---
name: nodejs-performance-and-resilience
description: Use when hardening a scaffolded Node.js service for load and failure — enforcing event-loop discipline, clustering or worker threads for CPU work, backpressure and bounded concurrency, circuit breakers and bulkheads on downstream calls, timeout and retry budgets, and a load-test gate measured against the reliability SLO — after the service scaffold exists and performance budgets and SLO targets are approved or intentionally deferred. Do not use for the service shell or config, auth or security review, observability vendor wiring, or queue and event integration; use the other Node.js archetype skills instead.
---

# Node.js Performance and Resilience

## When to use

Invoke when a scaffolded Node.js service must hold an SLO under load: blocking work is starving the event loop, downstream failures cascade, there is no backpressure under burst, retries amplify outages, or there is no load-test gate proving the service meets its latency/throughput budget before release.

Do not use for: the service shell, config, or error tiers (use `nodejs-service-scaffold`), auth or OWASP review (use `nodejs-auth-and-security-review`), OpenTelemetry/metrics/SLO definition (use `nodejs-observability-readiness`), or broker/queue/event integration (use `nodejs-queue-and-event-integration`).

## Inputs

Required:

- A service with the `nodejs-service-scaffold` baseline (config, logging, graceful shutdown, health probes present).

Assigned task A: In the Node.js performance and resilience guide, rewrite the paragraph beginning "Invoke when a scaffolded Node.js service" as a bulleted list that keeps each of its conditions.
Assigned task B: Resume the Node.js performance and resilience guide from its last line, the first item in the "Required" inputs.
The lines after this point come from a separate, unrelated source.

Data extract:
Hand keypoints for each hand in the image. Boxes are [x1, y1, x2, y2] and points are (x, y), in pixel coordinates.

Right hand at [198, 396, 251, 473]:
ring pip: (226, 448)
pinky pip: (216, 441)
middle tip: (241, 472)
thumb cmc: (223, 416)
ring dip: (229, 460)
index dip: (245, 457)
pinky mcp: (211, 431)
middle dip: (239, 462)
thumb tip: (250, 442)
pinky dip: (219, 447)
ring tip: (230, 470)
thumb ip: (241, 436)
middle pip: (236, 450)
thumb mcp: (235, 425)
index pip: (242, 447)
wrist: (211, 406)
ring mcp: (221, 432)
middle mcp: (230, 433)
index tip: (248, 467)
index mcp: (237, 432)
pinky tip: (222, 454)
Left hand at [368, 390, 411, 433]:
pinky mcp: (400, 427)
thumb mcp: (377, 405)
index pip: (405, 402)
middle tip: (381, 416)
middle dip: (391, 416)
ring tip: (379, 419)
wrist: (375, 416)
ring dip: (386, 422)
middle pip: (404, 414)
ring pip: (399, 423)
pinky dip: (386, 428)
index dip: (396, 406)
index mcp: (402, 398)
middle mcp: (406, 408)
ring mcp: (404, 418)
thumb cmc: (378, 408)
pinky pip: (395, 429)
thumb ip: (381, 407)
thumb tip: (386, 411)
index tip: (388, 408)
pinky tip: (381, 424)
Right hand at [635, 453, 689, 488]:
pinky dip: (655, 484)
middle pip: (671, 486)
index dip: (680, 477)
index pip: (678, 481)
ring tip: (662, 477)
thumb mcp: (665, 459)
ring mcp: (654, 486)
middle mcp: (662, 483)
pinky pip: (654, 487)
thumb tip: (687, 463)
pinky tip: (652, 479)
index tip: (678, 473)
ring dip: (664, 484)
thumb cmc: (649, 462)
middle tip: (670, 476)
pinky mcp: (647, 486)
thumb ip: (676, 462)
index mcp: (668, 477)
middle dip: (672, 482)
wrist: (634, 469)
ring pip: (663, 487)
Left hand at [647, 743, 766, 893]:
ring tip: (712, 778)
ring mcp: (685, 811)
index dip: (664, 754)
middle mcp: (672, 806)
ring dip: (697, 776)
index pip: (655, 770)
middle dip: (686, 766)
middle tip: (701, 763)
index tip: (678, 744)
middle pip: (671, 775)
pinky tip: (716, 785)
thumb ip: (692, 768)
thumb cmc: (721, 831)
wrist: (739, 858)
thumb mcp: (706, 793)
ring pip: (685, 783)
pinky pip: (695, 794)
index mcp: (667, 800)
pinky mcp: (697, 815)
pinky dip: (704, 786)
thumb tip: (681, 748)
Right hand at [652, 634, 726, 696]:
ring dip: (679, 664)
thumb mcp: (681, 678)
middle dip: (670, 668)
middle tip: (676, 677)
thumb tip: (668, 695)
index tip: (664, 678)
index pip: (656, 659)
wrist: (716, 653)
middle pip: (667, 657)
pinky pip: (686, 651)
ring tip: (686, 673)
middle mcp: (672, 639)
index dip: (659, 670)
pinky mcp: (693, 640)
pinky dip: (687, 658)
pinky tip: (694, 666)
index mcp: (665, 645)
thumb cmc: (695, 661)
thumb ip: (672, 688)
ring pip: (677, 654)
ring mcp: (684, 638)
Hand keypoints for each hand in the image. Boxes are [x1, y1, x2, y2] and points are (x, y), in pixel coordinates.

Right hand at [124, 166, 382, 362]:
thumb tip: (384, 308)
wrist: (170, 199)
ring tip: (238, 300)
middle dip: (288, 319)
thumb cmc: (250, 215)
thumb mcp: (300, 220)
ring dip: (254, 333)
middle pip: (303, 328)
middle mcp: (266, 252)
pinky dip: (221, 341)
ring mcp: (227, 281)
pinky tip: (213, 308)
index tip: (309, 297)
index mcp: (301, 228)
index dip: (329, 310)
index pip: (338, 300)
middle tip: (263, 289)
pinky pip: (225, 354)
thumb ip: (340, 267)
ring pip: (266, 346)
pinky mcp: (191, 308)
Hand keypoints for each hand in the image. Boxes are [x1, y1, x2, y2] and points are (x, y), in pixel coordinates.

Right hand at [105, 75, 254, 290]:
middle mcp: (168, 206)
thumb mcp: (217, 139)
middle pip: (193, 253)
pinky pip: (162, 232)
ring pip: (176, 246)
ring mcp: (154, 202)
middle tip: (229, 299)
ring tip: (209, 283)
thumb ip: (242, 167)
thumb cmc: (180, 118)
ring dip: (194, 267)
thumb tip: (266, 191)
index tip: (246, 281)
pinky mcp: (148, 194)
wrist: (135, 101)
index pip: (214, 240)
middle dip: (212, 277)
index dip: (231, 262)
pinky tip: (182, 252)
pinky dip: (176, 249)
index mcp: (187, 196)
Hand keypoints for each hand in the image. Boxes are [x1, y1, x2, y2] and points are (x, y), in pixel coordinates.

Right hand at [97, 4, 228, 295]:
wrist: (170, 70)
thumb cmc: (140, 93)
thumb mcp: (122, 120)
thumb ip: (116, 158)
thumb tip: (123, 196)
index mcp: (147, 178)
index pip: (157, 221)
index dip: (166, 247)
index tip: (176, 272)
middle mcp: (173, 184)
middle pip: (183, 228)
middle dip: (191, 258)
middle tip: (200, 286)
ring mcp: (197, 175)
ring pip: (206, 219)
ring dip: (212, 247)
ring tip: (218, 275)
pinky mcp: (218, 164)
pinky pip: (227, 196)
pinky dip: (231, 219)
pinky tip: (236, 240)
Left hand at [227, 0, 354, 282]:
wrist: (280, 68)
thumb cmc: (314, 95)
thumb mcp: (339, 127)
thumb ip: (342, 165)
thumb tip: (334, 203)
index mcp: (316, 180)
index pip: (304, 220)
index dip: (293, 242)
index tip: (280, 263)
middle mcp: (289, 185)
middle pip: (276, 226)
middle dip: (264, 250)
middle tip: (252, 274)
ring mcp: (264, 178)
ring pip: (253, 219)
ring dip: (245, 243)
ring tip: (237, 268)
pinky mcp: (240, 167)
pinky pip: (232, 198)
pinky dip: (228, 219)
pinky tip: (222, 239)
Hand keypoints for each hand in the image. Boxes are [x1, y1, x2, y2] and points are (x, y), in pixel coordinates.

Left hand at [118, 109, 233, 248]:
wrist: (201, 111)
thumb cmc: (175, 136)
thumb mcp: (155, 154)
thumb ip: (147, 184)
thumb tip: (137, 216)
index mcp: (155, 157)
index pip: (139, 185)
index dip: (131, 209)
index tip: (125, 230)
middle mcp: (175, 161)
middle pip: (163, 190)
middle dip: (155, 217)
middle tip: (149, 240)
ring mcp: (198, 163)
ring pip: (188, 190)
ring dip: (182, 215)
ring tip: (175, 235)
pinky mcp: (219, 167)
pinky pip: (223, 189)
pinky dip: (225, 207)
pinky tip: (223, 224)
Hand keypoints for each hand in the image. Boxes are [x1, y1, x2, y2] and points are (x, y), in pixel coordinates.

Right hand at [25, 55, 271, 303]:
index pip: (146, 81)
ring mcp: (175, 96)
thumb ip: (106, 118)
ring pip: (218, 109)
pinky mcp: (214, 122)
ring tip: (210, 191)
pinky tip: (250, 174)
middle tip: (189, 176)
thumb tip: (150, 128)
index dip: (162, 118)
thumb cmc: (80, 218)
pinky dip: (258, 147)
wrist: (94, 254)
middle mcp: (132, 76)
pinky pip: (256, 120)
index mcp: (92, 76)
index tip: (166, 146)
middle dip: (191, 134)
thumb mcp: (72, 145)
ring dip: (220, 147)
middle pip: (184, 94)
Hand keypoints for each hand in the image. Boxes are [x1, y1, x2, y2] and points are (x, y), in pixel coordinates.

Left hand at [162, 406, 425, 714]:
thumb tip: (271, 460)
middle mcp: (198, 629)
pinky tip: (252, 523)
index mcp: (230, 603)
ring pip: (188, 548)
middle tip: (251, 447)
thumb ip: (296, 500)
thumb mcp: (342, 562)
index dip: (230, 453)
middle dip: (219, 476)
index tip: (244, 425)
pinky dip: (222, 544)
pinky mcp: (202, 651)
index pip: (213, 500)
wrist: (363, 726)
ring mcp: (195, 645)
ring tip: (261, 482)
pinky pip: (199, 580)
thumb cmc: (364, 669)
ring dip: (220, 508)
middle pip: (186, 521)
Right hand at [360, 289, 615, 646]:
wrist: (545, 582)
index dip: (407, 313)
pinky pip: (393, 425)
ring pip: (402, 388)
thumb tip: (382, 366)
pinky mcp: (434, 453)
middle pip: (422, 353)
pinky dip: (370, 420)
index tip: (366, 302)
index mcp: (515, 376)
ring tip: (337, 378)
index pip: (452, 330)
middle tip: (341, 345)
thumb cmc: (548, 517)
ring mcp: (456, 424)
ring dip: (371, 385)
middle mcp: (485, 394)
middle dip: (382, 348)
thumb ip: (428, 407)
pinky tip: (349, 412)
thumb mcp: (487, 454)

Output A:
Invoke when a scaffolded Node.js service must hold an SLO under load and any of these apply:
- Blocking work is starving the event loop.
- Downstream failures cascade.
- There is no backpressure under burst.
- Retries amplify outages.
- No load-test gate proves the service meets its latency/throughput budget before release.

Output B:
- Approved `architecture/performance` budgets and `architecture/reliability` SLO targets (latency/throughput objective, error budget) — or explicit confirmation they are intentionally deferred.

Optional:

- The observability layer from `nodejs-observability-readiness` (for event-loop and resilience metrics) if already present.
- Known CPU-bound operations and downstream dependencies with their own SLAs.
- Expected peak traffic shape (RPS, burst factor, payload sizes) for the load test.

## Operating rules

- Never invent the budget or SLO. Latency/throughput targets, the error budget, and acceptable degradation belong to `architecture/performance` and `architecture/reliability`. If silent on a number this skill needs, pause and raise an ADR candidate rather than guessing a threshold.
- Extend the scaffold; do not duplicate it. Concurrency limits, breakers, and timeout config read from the validated config seam, log through the scaffold logger, and tie shutdown to the scaffold hook. Resilience metrics reuse the observability seam — do not wire a second telemetry stack.
- The event loop is sacred: no synchronous CPU-bound or blocking work on the main loop. CPU work goes to worker threads or a separate process; blocking I/O is replaced with async. Event-loop lag is measured, not assumed.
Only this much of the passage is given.